▶ [Data for analysis]:
┄┄┄┄┄┄┄┄┄┄┄┄┄┄┄┄┄┄┄┄

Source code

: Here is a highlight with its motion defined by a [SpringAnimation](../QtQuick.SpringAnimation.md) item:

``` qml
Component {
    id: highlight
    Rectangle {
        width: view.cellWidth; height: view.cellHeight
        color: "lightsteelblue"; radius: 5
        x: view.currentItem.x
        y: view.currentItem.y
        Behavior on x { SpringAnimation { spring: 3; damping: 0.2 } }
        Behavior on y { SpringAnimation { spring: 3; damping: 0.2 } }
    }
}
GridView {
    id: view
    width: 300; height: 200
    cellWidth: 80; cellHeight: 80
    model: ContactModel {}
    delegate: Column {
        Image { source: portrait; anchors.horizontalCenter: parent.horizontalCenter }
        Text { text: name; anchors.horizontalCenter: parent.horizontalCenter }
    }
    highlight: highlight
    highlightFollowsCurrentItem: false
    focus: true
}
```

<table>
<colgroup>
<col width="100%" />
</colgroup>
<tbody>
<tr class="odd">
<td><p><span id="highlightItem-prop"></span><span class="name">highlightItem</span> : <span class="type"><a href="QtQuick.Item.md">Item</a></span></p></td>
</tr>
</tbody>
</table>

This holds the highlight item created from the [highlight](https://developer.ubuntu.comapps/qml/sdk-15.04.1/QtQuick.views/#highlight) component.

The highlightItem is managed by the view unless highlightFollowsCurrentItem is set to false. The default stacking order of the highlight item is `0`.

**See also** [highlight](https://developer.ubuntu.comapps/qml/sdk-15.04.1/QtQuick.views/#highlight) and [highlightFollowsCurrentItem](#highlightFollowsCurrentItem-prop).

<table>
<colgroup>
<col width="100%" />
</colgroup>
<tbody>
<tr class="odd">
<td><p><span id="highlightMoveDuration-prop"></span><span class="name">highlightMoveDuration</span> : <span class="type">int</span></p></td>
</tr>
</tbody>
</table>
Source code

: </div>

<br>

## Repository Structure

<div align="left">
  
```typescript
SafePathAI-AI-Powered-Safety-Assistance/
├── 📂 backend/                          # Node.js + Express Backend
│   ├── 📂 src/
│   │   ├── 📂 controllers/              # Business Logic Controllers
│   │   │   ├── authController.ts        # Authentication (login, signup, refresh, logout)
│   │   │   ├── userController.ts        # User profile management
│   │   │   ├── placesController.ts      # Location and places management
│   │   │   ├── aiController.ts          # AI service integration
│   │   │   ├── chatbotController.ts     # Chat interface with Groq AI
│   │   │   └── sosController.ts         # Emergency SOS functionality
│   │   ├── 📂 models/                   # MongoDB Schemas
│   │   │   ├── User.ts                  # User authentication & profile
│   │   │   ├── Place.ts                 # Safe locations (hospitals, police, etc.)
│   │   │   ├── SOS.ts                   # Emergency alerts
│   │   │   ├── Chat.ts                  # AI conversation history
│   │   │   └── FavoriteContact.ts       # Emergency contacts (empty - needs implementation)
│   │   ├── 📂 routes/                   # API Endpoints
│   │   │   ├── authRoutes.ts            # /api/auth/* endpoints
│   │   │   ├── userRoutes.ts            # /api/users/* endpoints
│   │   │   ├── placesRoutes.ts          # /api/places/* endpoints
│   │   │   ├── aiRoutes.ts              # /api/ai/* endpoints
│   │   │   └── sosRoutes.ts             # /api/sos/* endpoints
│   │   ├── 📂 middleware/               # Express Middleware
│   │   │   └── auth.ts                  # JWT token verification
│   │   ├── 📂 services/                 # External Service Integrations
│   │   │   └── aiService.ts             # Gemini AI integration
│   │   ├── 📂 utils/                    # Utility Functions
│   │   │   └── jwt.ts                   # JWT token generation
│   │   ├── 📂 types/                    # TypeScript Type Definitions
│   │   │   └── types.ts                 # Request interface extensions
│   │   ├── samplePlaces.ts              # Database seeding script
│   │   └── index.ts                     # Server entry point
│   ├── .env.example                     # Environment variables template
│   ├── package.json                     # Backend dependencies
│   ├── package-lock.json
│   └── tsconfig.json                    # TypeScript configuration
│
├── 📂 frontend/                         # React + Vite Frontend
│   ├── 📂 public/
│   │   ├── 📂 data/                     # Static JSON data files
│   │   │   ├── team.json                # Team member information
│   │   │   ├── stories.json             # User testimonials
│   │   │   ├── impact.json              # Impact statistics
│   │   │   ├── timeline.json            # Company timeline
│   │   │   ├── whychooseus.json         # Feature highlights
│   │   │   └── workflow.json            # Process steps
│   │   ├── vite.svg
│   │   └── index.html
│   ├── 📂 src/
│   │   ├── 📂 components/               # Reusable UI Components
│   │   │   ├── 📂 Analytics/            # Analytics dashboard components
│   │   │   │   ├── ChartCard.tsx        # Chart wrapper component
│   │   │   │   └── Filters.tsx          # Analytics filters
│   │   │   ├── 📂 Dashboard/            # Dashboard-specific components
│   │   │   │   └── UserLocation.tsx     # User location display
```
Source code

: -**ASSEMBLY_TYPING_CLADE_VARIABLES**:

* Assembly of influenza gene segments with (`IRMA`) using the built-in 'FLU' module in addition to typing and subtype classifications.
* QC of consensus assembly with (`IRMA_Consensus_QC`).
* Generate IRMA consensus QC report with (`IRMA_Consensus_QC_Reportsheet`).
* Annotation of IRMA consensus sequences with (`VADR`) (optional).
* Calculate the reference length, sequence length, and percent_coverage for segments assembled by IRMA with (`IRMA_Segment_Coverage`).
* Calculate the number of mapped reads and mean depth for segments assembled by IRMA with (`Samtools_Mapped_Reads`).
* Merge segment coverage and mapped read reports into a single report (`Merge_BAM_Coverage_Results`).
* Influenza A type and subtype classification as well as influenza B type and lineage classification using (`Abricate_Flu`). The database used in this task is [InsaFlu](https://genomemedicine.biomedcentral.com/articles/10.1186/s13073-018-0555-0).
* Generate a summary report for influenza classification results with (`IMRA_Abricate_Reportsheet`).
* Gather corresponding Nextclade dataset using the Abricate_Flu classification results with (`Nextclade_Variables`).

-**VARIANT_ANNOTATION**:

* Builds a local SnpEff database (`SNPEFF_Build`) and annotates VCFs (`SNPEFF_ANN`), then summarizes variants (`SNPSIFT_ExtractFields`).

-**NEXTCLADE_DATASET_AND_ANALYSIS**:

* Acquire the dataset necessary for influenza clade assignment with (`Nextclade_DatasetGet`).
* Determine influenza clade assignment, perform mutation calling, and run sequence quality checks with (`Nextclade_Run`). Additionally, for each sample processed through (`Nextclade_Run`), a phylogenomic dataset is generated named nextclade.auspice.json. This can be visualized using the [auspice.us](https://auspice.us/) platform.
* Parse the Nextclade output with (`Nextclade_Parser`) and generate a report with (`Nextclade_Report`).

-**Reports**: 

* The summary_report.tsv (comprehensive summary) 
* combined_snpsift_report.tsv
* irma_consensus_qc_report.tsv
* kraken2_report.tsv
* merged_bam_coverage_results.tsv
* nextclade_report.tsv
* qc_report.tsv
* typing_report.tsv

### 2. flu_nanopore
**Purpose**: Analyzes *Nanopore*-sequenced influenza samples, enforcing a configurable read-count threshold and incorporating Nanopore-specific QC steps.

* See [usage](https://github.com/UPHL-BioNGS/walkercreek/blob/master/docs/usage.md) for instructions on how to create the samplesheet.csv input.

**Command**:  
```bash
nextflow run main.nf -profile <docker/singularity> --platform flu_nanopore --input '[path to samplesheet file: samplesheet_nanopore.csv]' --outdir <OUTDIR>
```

┄┄┄┄┄┄┄┄┄┄┄┄┄┄┄┄┄┄┄┄

▶ [Requirement]:
Go through the records line by line and count those containing the string "Behavior". Give only the total.

▶ [Result for this exercise]:
2